I could tell what Axel was hinting at, so to make him happy I didn't do anything. But maybe psycho struck me in disguise at school. Today was Friday, which meant oily fish and chips with peas day. As I was walking to my tablet (which was indicated as I saw Axel waving at me with a glowing smile, since I'm probably his first and only friend) and Mr Badboy came at me. He "accidentally bumped into me" and knocked into me, making me drop my food and spill peas and water all over me. I know this can seem like a total accident, but here's the thing- I got a scar. That little shit cut me with his butter knife, nudging me to make me look like a clutz. I was not going to allow him to get away with that.

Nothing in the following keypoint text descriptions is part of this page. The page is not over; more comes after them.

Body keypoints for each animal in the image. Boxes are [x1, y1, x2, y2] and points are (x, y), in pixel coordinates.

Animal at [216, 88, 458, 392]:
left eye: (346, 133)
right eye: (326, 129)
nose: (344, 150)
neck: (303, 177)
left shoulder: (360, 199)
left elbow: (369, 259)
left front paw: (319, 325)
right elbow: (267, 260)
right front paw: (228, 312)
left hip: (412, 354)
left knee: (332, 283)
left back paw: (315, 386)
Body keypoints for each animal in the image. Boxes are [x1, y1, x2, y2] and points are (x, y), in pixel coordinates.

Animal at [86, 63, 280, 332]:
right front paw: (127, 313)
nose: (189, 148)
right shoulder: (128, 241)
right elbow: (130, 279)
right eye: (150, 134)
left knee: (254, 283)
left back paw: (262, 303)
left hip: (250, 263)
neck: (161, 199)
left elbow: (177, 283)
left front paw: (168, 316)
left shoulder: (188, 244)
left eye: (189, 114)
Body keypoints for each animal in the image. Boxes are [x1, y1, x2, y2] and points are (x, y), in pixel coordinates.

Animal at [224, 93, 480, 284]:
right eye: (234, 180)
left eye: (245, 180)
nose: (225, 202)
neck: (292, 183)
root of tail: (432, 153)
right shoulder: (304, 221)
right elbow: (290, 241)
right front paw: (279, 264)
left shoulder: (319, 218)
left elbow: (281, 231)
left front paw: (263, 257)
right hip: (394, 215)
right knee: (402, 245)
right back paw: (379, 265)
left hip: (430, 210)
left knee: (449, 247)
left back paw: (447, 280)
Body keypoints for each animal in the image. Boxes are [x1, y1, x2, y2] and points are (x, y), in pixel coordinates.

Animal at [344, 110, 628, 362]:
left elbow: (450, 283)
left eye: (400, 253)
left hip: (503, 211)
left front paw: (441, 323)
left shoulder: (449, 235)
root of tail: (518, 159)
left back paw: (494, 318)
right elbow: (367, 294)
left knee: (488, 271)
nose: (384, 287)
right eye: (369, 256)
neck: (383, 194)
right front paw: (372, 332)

I played it off cool. I just had my head low and began to pick up my food. A couple kind souls gave me a helping hand. So as I got them to clean up one mess, I was about to sort out another. I rose, slightly slower than natural to make it more dramatic. I gradually tilted my head up until I made eye contact; he stood there waiting. "What's the big idea?" I question, sounding more whiney than I intended.
"Hey, it was an accident, dude. Forget about it." He had a an accent resembling the troublesome youths of the 50s, his haircut also made links to it. I grabbed my arm, running my fingers across the scar. There was no blood, he couldn't cut deep enough. It was more like a scratch, but it wouldn't be for much longer.

I can sense the challenge he sends to me via facial expressions. I always accept a challenge. Furiously, I charge at me, pinning him to the lunch table behind me. I stay throwing pinches faster than a pitcher, harder than a bowling ball. In a blind of rage I lose control. Of my senses. Of my emotions. Of my actions. I don't regret it.

He doesn't fight back at first, hoping a teacher would come and pin the blame solely on me. But luck had worked somewhat in my favour, and nobody came until he too finally cracked.

He kicked me in the shin. I double over in pain and he jumps on me, literally on top of me. We were 6. We take the tumble to settle the brawl on the floor. Kicking. Punching. Biting. Crying. I didn't cry, in fact, I was completely numb to the pain. I'm not sure if it was my blinding rage that nullified it, but I hardly felt s thing. It wasn't until his teeth sank into me that I screamed. Maybe not screamed, but a quiet groan. The kid was as weak as he was dumb. Not just in terms of academics, but for picking s fight with me in the first place. Obviously none of the kids intervened. They were all wusses who were betting their milk on who es gonna win. Most people were rooting for Ricky; Axel's words of encouragement getting drowned out in the back.

Eventually, Mrs Wray came to break it up. She was not at all pleased. Not just with us though, she was absolutely disgusted to see and hear 58 children encourage a fight between a couple of students.

When we were asked it quickly became the blame game. He spilt food on me, Ms.
It was an accident, Ms.
He gave me a scar Ms.
He attached me first, Ms. He made up such bull crap and Ms "ruled in favour" of him. I felt like yelling OBJECTION! Phoenix Wright style (I saw him in Marvel vs Capcom 3). Alas, I was new so she believed the one she knew longer. Repeat. She believed the trouble maker that she's known to cause trouble since nursery, over the innocent orphan who just moved here and is no way guilty of anything prior to this. Our world works in strange ways. And in even stranger circumstances it fails to work appropriately. I was sent home early as was told not to come into school on Monday as I needed to clear my head. Luckily, I was still given the chance to go on the trip to the forest the following day. If a kid gets beaten up but nobody hears him scream, did he make a sound?